But the insulation is essentially a lot of small air pockets surrounded by a material which traps them, and which itself is not a particularly good insulator. Most of the insulation comes from the trapped air.

So each cell of air will be warmer at the top than the bottom (convection), this will be transmitted via the insulation (conduction) to the cell above, which itself will be warmer at the top than the bottom (convection) - and so it goes on.

So the effect on a vertical wire will still be to warm the wire above.

Now I admit it won't be much of a warmimg effect, but if you look at the figures, the current capacity isn't too much different, but it is.

It's not a perfect insulator, and I suspect that any heat that does get out will be transmitted mainly by the method just described. And if you look at the orientation of the fibres in rockwook type insulation, they appear to be aligned to trap the air better when laid horizontally, so I suspect it is a better insulator when laid horizontally.

Just an idea.....
 
M

marsaday

update:

had the electrician in today and everything fine.

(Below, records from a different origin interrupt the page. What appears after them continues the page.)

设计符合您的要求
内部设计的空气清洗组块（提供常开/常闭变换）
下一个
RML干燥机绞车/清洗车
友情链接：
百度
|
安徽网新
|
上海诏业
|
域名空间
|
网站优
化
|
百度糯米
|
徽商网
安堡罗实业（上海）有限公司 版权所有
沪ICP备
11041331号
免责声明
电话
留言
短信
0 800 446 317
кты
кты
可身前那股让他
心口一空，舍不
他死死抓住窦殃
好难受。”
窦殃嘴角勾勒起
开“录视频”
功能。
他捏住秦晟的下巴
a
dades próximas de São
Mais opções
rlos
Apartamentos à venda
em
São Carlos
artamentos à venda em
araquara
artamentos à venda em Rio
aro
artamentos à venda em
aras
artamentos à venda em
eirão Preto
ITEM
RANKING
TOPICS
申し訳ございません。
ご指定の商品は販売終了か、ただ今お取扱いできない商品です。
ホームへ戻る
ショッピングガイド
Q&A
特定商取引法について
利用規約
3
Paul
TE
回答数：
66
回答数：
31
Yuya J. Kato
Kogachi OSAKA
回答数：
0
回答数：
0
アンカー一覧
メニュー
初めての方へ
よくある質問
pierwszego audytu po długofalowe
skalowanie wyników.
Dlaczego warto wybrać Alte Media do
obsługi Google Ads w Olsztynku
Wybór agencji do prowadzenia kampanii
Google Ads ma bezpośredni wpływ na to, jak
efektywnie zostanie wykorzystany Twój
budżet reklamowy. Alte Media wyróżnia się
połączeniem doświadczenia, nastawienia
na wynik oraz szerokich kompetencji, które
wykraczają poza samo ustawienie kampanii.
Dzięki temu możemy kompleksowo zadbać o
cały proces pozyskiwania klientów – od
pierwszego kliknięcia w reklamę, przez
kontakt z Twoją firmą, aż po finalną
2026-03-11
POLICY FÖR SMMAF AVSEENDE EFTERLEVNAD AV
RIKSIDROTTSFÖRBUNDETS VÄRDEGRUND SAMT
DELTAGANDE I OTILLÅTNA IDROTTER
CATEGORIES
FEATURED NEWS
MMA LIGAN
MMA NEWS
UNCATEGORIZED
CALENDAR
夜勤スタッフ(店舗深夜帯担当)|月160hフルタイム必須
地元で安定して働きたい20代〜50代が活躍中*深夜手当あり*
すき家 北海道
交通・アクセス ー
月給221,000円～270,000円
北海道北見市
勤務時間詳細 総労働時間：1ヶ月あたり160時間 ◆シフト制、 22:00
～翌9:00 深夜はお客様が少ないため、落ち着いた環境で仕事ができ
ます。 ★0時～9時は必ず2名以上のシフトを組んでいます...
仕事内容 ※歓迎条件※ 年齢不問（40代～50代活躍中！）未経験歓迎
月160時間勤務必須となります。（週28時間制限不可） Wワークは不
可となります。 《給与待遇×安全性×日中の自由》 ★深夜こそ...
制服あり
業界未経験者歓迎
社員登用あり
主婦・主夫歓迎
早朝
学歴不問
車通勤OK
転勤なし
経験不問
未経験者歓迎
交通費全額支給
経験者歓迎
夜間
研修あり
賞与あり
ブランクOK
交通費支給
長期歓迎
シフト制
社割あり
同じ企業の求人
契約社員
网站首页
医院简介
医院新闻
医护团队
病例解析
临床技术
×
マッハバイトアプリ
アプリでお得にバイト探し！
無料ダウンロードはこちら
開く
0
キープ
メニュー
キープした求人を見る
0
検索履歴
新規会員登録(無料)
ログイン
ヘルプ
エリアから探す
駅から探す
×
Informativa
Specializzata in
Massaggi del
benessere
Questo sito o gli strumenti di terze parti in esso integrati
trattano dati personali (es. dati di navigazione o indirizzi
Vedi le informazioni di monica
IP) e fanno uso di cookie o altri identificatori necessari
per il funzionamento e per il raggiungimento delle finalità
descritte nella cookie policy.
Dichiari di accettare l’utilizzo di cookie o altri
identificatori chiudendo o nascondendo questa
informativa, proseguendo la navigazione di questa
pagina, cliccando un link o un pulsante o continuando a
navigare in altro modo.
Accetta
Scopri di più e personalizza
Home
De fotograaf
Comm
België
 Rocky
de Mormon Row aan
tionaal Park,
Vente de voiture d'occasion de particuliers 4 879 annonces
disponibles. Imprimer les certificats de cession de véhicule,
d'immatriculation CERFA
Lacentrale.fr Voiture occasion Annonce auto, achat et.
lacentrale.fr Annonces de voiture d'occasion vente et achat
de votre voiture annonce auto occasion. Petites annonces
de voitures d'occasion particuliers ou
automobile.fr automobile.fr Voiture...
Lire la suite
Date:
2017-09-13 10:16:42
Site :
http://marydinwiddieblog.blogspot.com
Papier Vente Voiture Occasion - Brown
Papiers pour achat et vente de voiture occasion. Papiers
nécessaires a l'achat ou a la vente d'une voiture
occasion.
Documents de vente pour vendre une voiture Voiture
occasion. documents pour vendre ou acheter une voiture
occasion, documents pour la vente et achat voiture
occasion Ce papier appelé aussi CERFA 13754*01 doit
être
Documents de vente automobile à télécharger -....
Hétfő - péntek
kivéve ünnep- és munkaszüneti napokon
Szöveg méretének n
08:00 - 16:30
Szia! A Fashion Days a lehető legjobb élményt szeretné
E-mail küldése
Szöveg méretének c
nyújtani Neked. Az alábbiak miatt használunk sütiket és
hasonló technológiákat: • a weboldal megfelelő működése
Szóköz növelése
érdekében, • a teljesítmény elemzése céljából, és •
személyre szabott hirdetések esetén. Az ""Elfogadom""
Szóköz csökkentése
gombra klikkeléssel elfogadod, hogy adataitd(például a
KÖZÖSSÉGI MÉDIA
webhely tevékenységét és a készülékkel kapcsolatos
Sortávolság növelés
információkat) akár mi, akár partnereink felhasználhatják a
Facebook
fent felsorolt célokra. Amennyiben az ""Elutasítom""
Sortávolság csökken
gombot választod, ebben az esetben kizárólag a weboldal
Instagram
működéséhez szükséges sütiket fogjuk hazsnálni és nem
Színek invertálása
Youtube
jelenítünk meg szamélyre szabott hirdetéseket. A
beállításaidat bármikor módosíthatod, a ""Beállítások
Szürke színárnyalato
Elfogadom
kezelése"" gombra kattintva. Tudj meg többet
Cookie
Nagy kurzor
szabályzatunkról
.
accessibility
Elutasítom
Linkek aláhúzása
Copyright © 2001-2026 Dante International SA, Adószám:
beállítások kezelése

This is what we have done. Rewired the lighting circuit for the 1st floor as all wires were laying on insulation and over the joists.

they are now laying on the ceilings or going through the ceiling joists. insulation has been removed where these wires are now.

Above all this will sit my new floor. in between these 8" joists will be 200mm insulation.

There will be a 4" gap between the cables and the bottom of the insulation. i will lay netting over the cables so the insulation does not fall down and rest on them.

Sparky is very happy with this solution.

I await for BAS to haughtily put me down, scald me and make himself look oh so clever !!